I’m trying to interpret the meaning of the shocks when they are written in terms of standard errors. I have constructed a multi-country Global Projections Model similar to IMF's model here. Suppose the equations for the endogenous variables are:
Y_GAP = output gap in % terms = log(real GDP) - 100* log(potential GDP)
There is a separate equation that defines how output gap relates to its lagged values and other endogenous variables with a residual term. So it is
Y_GAP = linear combination of other variables + ERROR_Y
This is equation 13 of page 12 of the paper.
In Dynare when we compute the IRFs, we define the standard errors of the residual of the equation.

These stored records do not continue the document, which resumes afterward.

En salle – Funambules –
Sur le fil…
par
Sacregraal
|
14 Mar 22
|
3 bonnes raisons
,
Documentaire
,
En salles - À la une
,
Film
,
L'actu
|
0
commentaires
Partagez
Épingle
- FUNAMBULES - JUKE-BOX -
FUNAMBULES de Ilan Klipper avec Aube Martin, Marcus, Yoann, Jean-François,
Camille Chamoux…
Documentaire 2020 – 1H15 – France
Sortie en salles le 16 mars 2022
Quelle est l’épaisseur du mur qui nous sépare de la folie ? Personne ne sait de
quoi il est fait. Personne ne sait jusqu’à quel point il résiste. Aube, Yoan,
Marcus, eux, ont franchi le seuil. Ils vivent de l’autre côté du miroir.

If I set the standard error on ERROR_Y to be 0.1, would that mean that we are imposing a shock of 10 percent i.e. the output gap rises by 10 percent? What if I want the output gap to fall by 10 percent, how would I reverse the direction of shock so that it’s reflected in the impulse response functions? I was thinking that since the standard errors measure the variability around the mean, we can’t obviously have negative standard errors to reflect the negative output gap.
Similarly, if there is another equation that defines:
inflation_rate = some_variables + ERROR_INF
This is eq 14.
Again, if I set the standard error on this error term to be 0.1 (i,e, se(ERROR_INF)), would that mean that we letting inflation rate to rise 10 percent ? What if I want the inflation rate to fall by 10 percent, how would I reverse the direction of shock?